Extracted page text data
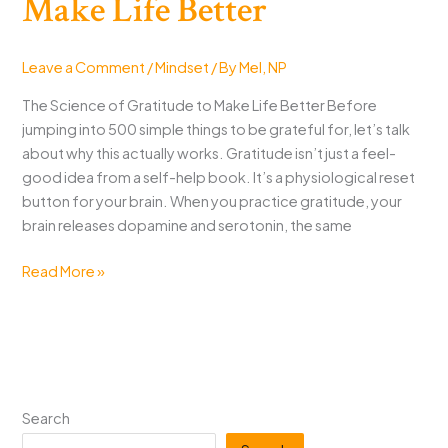
Make Life Better
Leave a Comment
/
Mindset
/ By
Mel, NP
The Science of Gratitude to Make Life Better Before
jumping into 500 simple things to be grateful for, let’s talk
about why this actually works. Gratitude isn’t just a feel-
good idea from a self-help book. It’s a physiological reset
button for your brain. When you practice gratitude, your
brain releases dopamine and serotonin, the same
500
Read More »
Simple
Things
to
Be
Grateful
For
Search
That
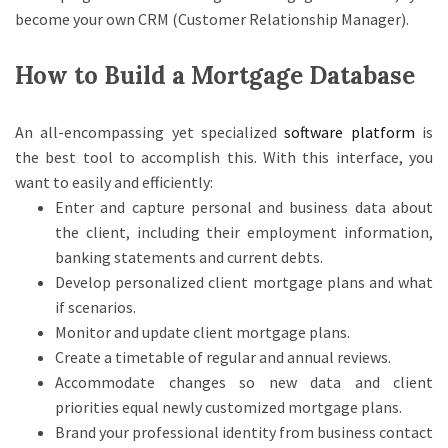
become your own CRM (Customer Relationship Manager).
How to Build a Mortgage Database
An all-encompassing yet specialized
software platform
is
the best tool to accomplish this. With this interface, you
want to easily and efficiently:
Enter and capture personal and business data about
the client, including their employment information,
banking statements and current debts.
Develop personalized client mortgage plans and what
if scenarios.
Monitor and update client mortgage plans.
Create a timetable of regular and annual reviews.
Accommodate changes so new data and client
priorities equal newly customized mortgage plans.
Brand your professional identity from business contact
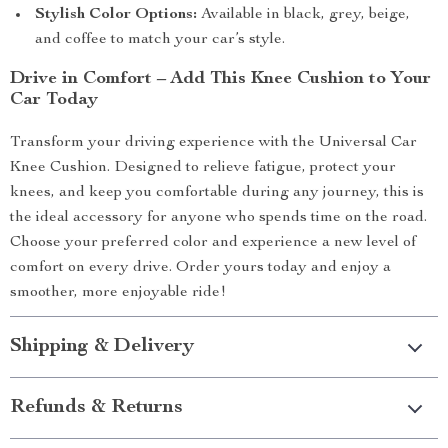
Stylish Color Options:
Available in black, grey, beige,
and coffee to match your car’s style.
Drive in Comfort – Add This Knee Cushion to Your
Car Today
Transform your driving experience with the Universal Car
Knee Cushion. Designed to relieve fatigue, protect your
knees, and keep you comfortable during any journey, this is
the ideal accessory for anyone who spends time on the road.
Choose your preferred color and experience a new level of
comfort on every drive. Order yours today and enjoy a
smoother, more enjoyable ride!
Shipping & Delivery
Refunds & Returns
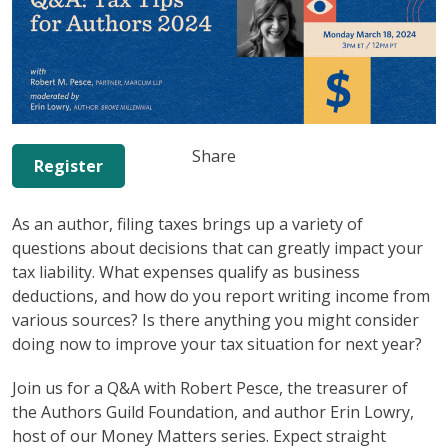
Share
Register
As an author, filing taxes brings up a variety of
questions about decisions that can greatly impact your
tax liability. What expenses qualify as business
deductions, and how do you report writing income from
various sources? Is there anything you might consider
doing now to improve your tax situation for next year?
Join us for a Q&A with Robert Pesce, the treasurer of
the Authors Guild Foundation, and author Erin Lowry,
host of our Money Matters series. Expect straight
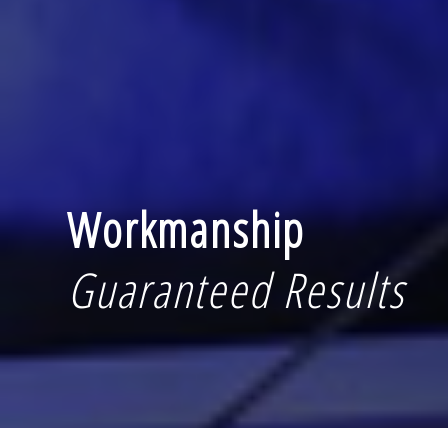
Workmanship
Guaranteed Results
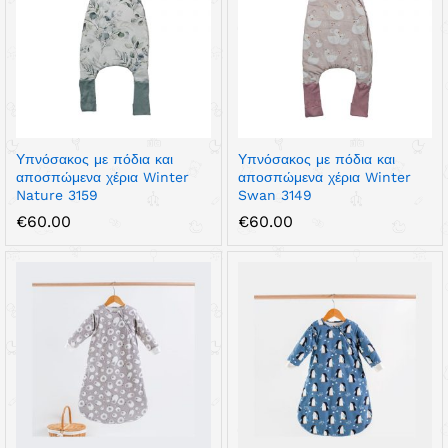
Υπνόσακος με πόδια και
Υπνόσακος με πόδια και
αποσπώμενα χέρια Winter
αποσπώμενα χέρια Winter
Nature 3159
Swan 3149
€
60.00
€
60.00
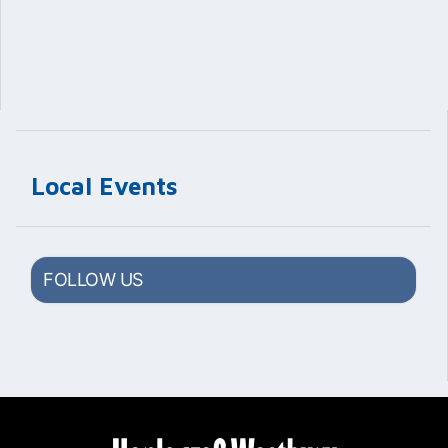
Local Events
FOLLOW US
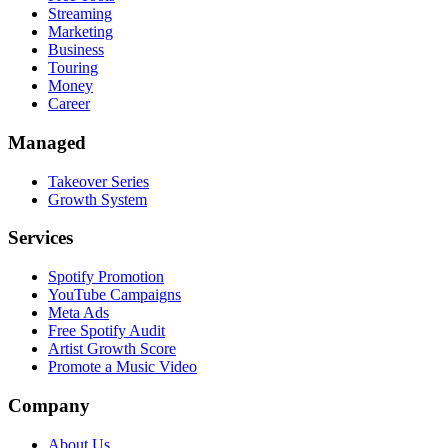
Streaming
Marketing
Business
Touring
Money
Career
Managed
Takeover Series
Growth System
Services
Spotify Promotion
YouTube Campaigns
Meta Ads
Free Spotify Audit
Artist Growth Score
Promote a Music Video
Company
About Us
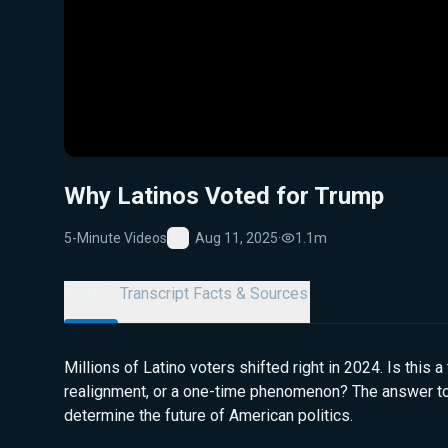
Why Latinos Voted for Trump
5-Minute Videos
Aug 11, 2025
·
1.1m
Favorite
Details
Transcript
Facts & Sources
Millions of Latino voters shifted right in 2024. Is this a 
realignment, or a one-time phenomenon? The answer to
determine the future of American politics.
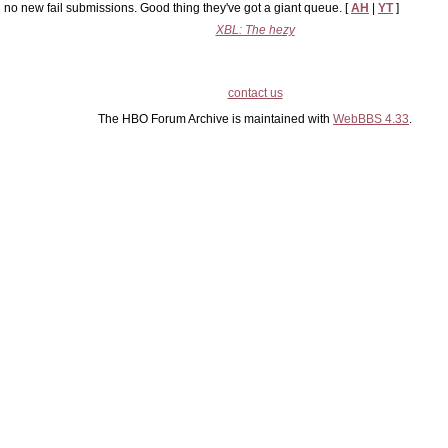
no new fail submissions. Good thing they've got a giant queue. [
AH
|
YT
]
XBL: The hezy
contact us
The HBO Forum Archive is maintained with
WebBBS 4.33
.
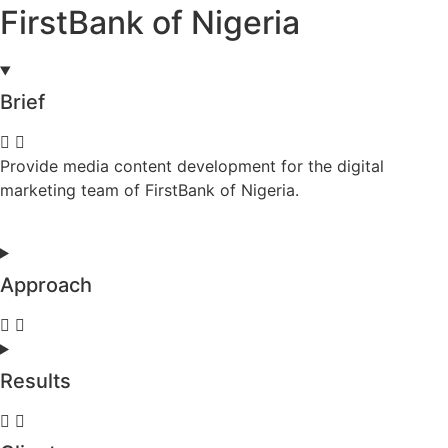
FirstBank of Nigeria
Brief
Provide media content development for the digital
marketing team of FirstBank of Nigeria.
Approach
Results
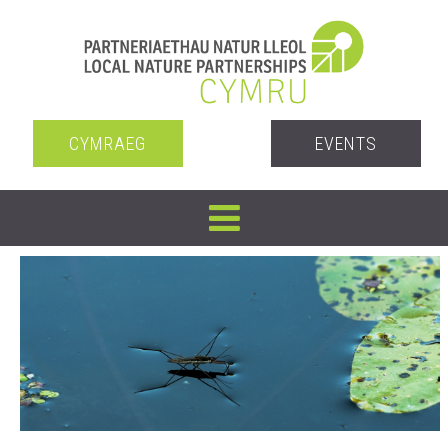
CYMRAEG
EVENTS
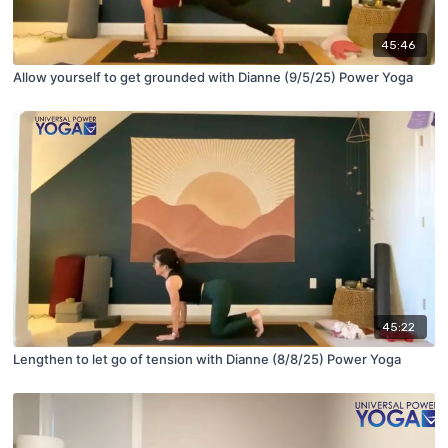
45:46
Allow yourself to get grounded with Dianne (9/5/25) Power Yoga
45:22
Lengthen to let go of tension with Dianne (8/8/25) Power Yoga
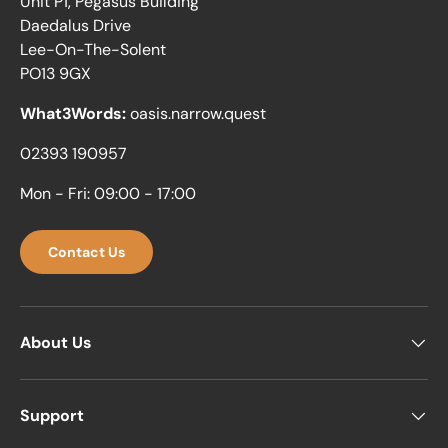
Unit P1, Pegasus Building
Daedalus Drive
Lee-On-The-Solent
PO13 9GX
What3Words:
oasis.narrow.quest
02393 190957
Mon - Fri: 09:00 - 17:00
Contact Us
About Us
Support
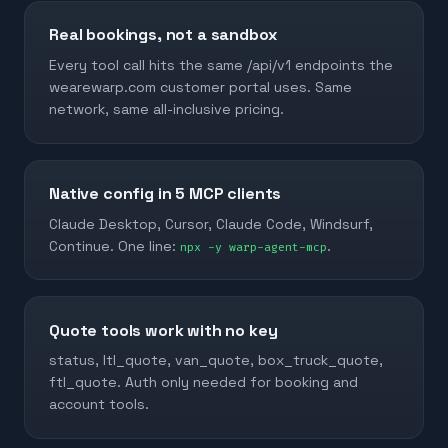
Real bookings, not a sandbox
Every tool call hits the same /api/v1 endpoints the
wearewarp.com customer portal uses. Same
network, same all-inclusive pricing.
Native config in 5 MCP clients
Claude Desktop, Cursor, Claude Code, Windsurf,
Continue. One line:
.
npx -y warp-agent-mcp
Quote tools work with no key
status, ltl_quote, van_quote, box_truck_quote,
ftl_quote. Auth only needed for booking and
account tools.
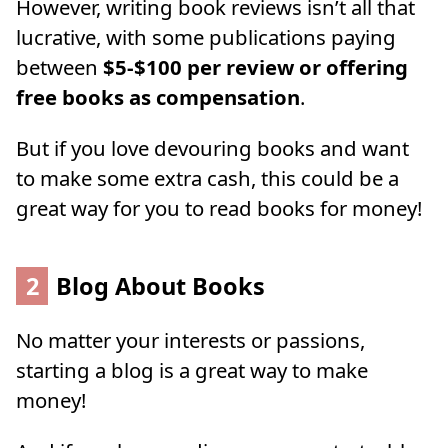
However, writing book reviews isn’t all that
lucrative, with some publications paying
between
$5-$100 per review or offering
free books as compensation
.
But if you love devouring books and want
to make some extra cash, this could be a
great way for you to read books for money!
2
Blog About Books
No matter your interests or passions,
starting a blog is a great way to make
money!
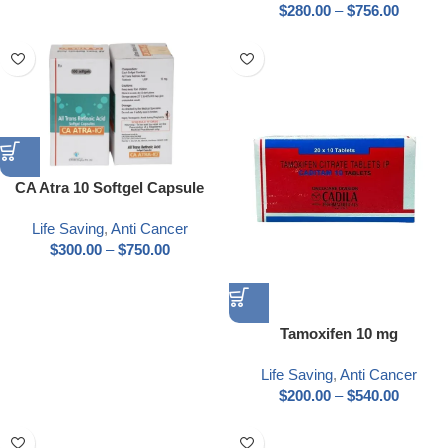
$
280.00
–
$
756.00
CA Atra 10 Softgel Capsule
Life Saving
,
Anti Cancer
$
300.00
–
$
750.00
Tamoxifen 10 mg
Life Saving
,
Anti Cancer
$
200.00
–
$
540.00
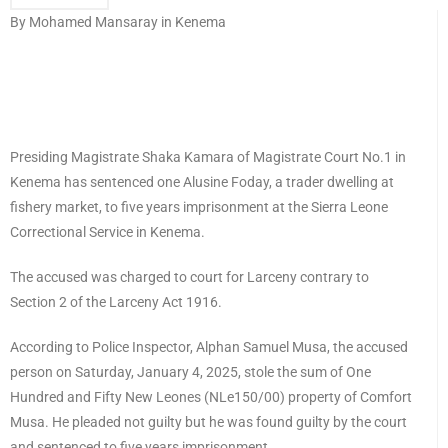
By Mohamed Mansaray in Kenema
Presiding Magistrate Shaka Kamara of Magistrate Court No.1 in
Kenema has sentenced one Alusine Foday, a trader dwelling at
fishery market, to five years imprisonment at the Sierra Leone
Correctional Service in Kenema.
The accused was charged to court for Larceny contrary to
Section 2 of the Larceny Act 1916.
According to Police Inspector, Alphan Samuel Musa, the accused
person on Saturday, January 4, 2025, stole the sum of One
Hundred and Fifty New Leones (NLe150/00) property of Comfort
Musa. He pleaded not guilty but he was found guilty by the court
and sentenced to five years imprisonment.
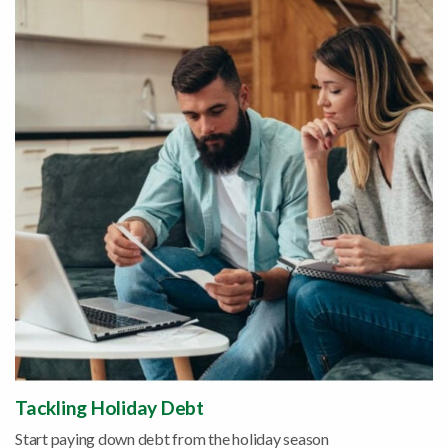
Tackling Holiday Debt
Start paying down debt from the holiday season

* [Your assignment] Within the entries, find all lines that contain "writing" and copy each one.

* [Exercise answer]
deductions, and how do you report writing income from
However, writing book reviews isn’t all that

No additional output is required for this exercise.